Hibernate Performance Tips(Hibernate 性能技巧)
Some people I know are looking at porting their (very large) J2EE application from using a homegrown OR framework on top of Entity Beans with CMP (without CMR) to Hibernate, and they asked me for some tips. I‘m not claiming to be a Hibernate expert, but I‘ve used it on an enterprise product, added features, submitted patches, etc. so I know a bit. Since I was writing this up anyway, I figured I‘d blog it.
- Use the latest. I would suggest jumping on Hibernate 3 even though it's in beta now as it has a lot of very useful new features.
- Make all associations lazy (Hibernate 3 makes this the default) and make it a concious choice to eagerly join or fetch data for specific use-cases.
- Define your Session management strategy early. Will it be one session per request, session per request with detached objects, session per "application transaction" across multiple requests, etc. Not sure how this would play in a client-server app. This is more from a web application perspective.
- Define the flush strategy early : let Hibernate auto-flush vs. defining your own synchronization points where you flush to the database.
- Define your caching strategy early: will you cache transactional data? If so go to www.tangosol.com and talk to them about buying their product, Coherence. If you are only caching lookup / setup data where some small time-lag between changes being available to all cluster members is acceptable, then you can get away with an opensource implementation like OSCache. The transactional cache is very much preferred, as it will allow you to use the query cache, which is where a lot of the power of the cache lays. I've talked to people who use non-transactional caches for the query cache, but the Hibernate docs and Gavin say that it's not safe. It will probably work 99.9% of the time, but.... The query cache could be useful for caching queries for non-transactional data even without a transactional cache.
- Cache your entities, and make sure to apply the cache settings to their association mappings as well (set, map, bag, list).
- You can only join from an entity to one of its one-to-many or many-to-many associations, so choose the right one. Set appropriate values for the batch size of the other collections (the number of related records to load at once) which you want to be eagerly loaded.
- Examine your object graphs to make sure that references to entities won't be held anywhere preventing garbage collection. This is especially true for entities with lots of associations and which change frequently, as you can get lots of objects filling up memory.
- Use optimistic concurrency with a version column if possible. Timestamps work too, but not as cleanly. Avoid making Hibernate examine all values to determine if records have changed.
- Understand the lifecycle of identifier creation. If you are using sequences or other database-generated identifiers, your identifiers won't be set until the new entity has been saved to the database. If you use the identifier as part of your equals() and hashCode() implementation, this means that if you add the entity to a Set before you save it, you won't be able to find it again after it's saved. I've gone to UUIDs assigned in the constructor of the entity instances for this reason, and it makes life much easier. I've heard that some people, faced with this, have made their hashCode() implementation always return the same number for every instance of an entity. While this technically fulfills the contract of hashCode() it's hardly optimal.
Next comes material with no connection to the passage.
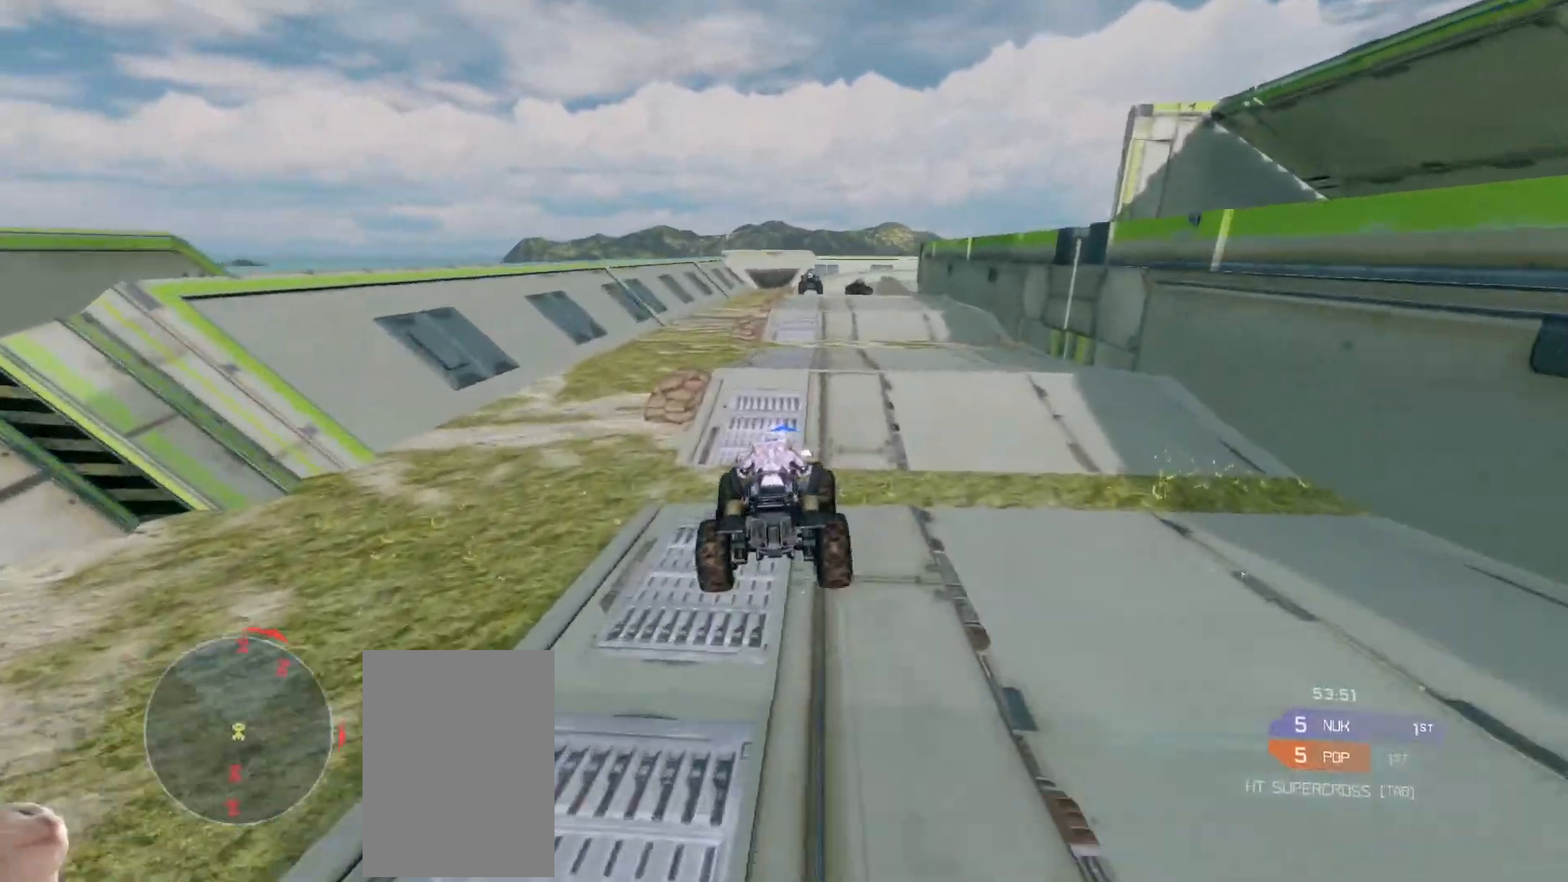
{"keys": ["w"], "mouse": [], "events": []}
- Set your IDE up with a reference to the Hibernate source code of the distribution you are using so you can trace into it. Not only will it help you understand what's causing the behavior you're seeing, but it will help you understand how Hibernate works.
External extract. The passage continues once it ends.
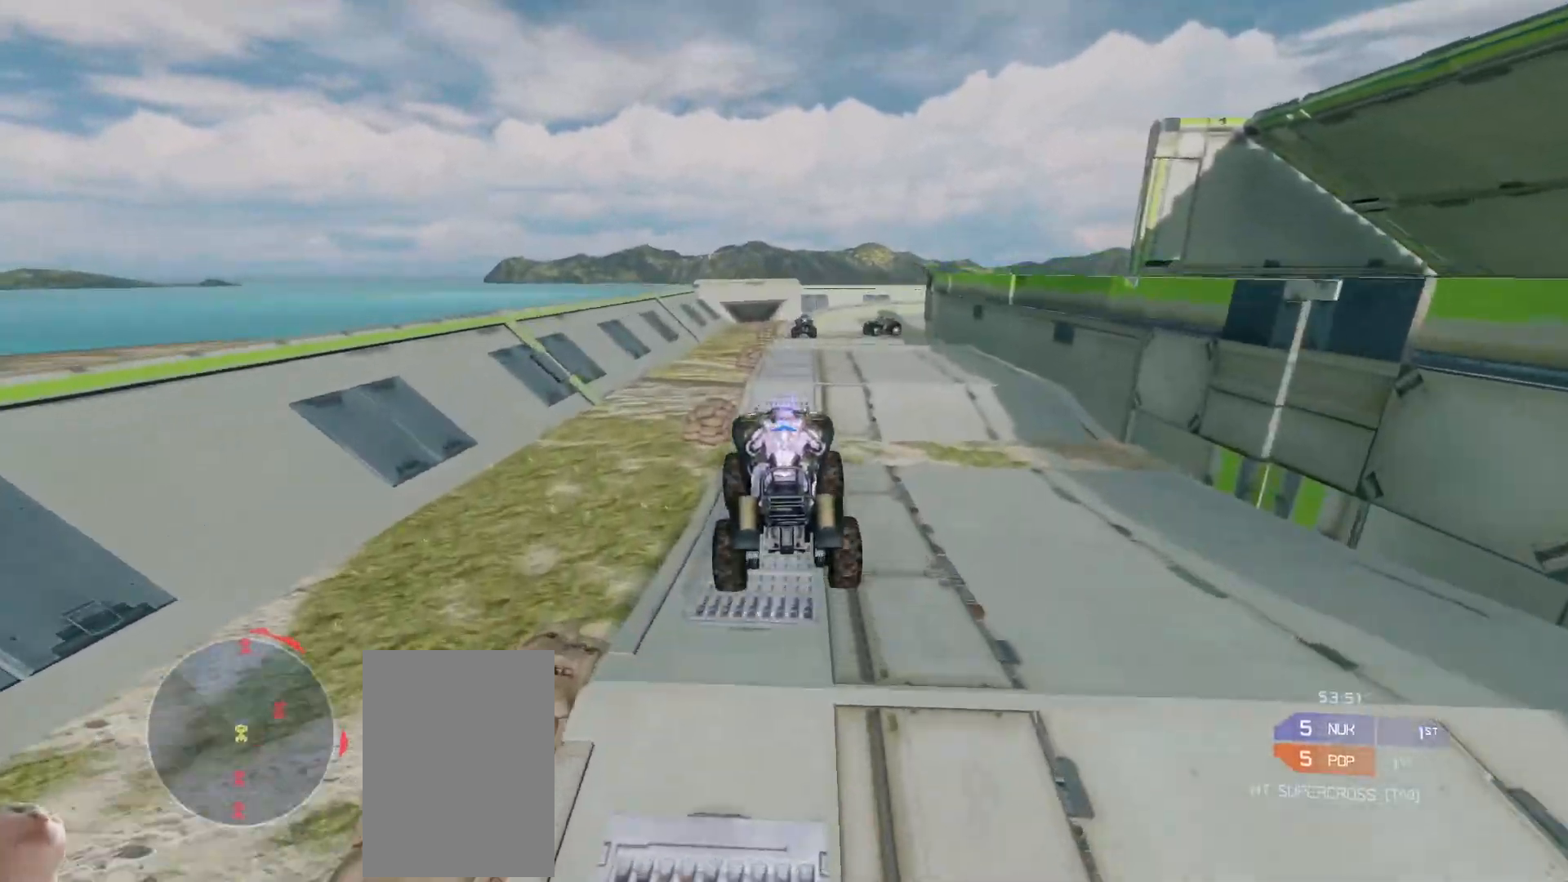
{"keys": ["w"], "mouse": [], "events": []}
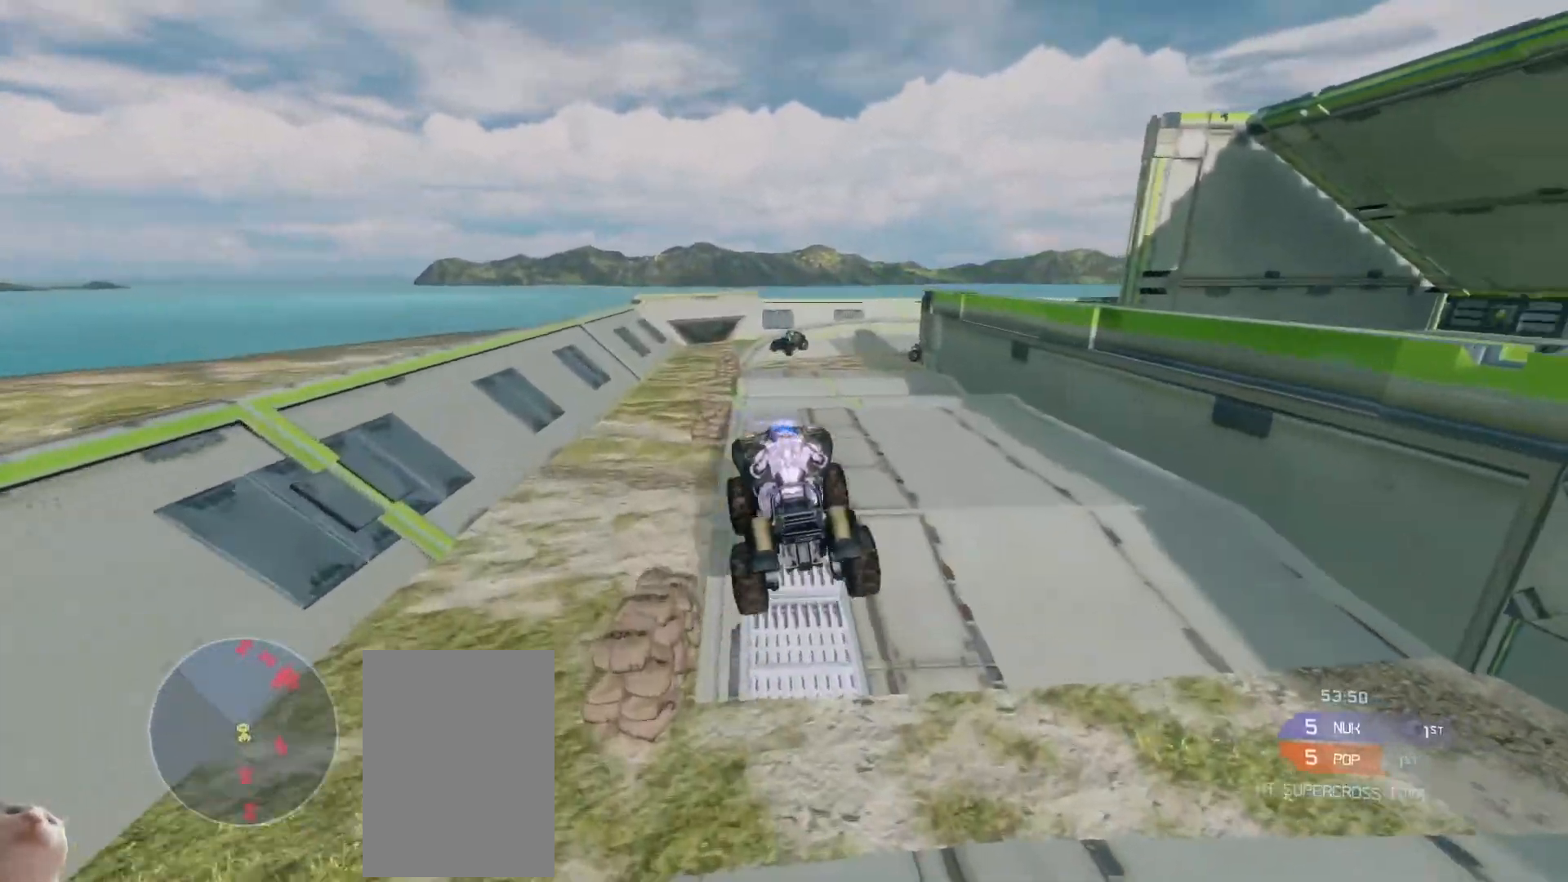
{"keys": ["w"], "mouse": [], "events": []}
- Understand the 2nd level cache (and understand that the Session is your 1st level cache). Understand how it caches your entity data (as a Map of identifier to Array of field values) and collections (it just saves the identifiers and re-constitutes the objects from the entity cache).
- Go buy Hibernate in Action. It covers Hibernate 2.1 but the ideas are the same, there are just some new features in 3.0.
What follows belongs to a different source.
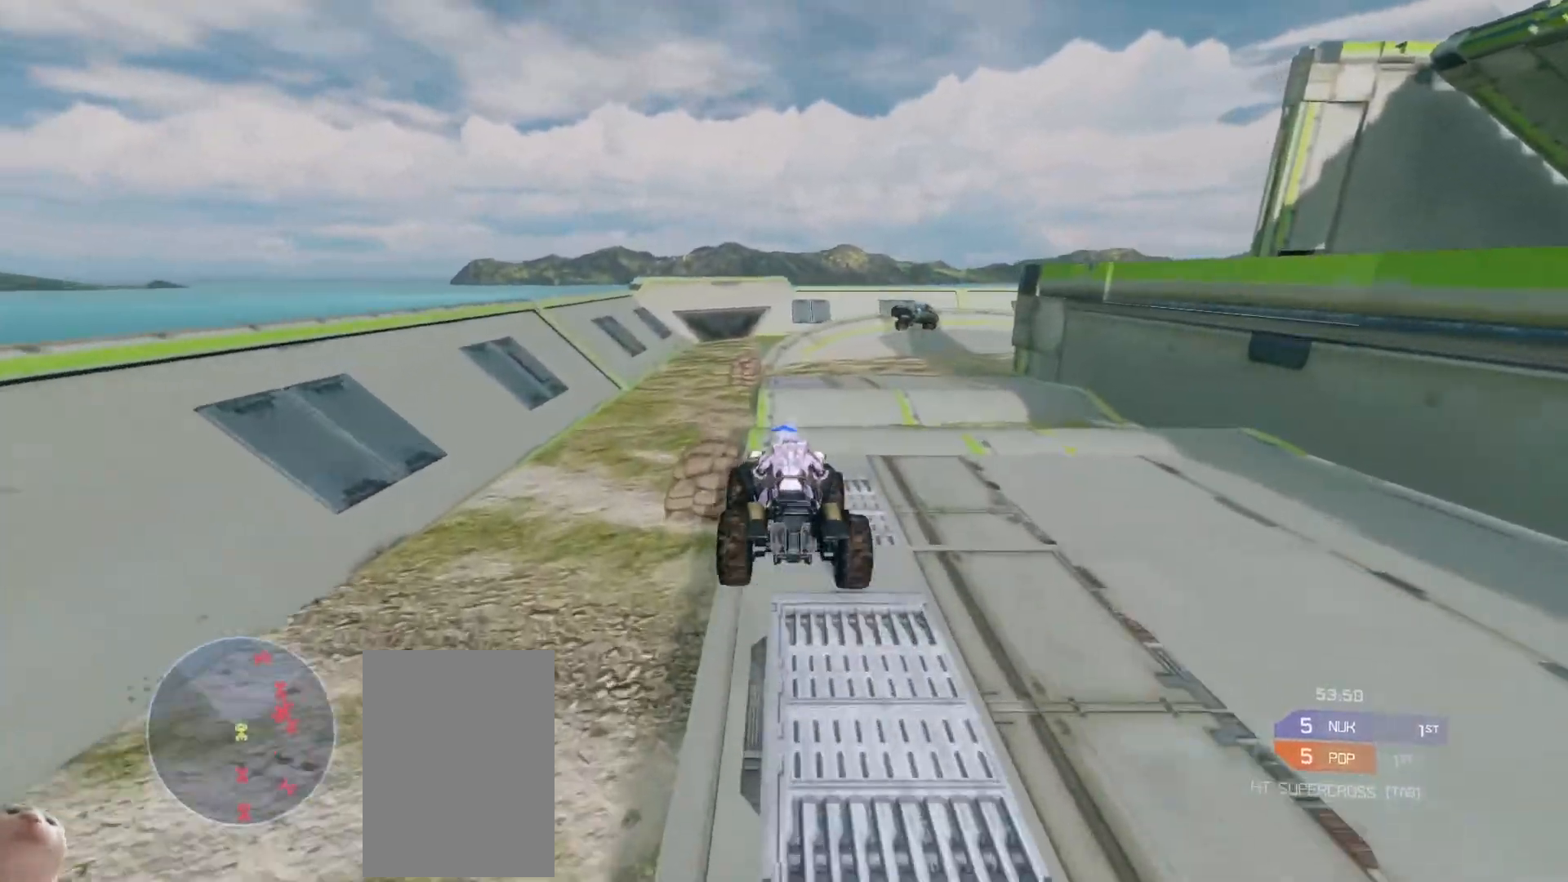
{"keys": ["w"], "mouse": [], "events": []}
- Speaking of new features, look at Filters. I haven't had a chance to use them yet, but the mere fact that they make the effective date problem so easy makes them a huge win. They can also let you find the number of records in a collection, etc. without having to load the whole thing, very nice.
- Baseline your first working setup with memory and CPU profilers and also with a SQL profiler like IronTrack SQL, then re-run your test cases with the profilers for every configuration tweak to see what the effects are.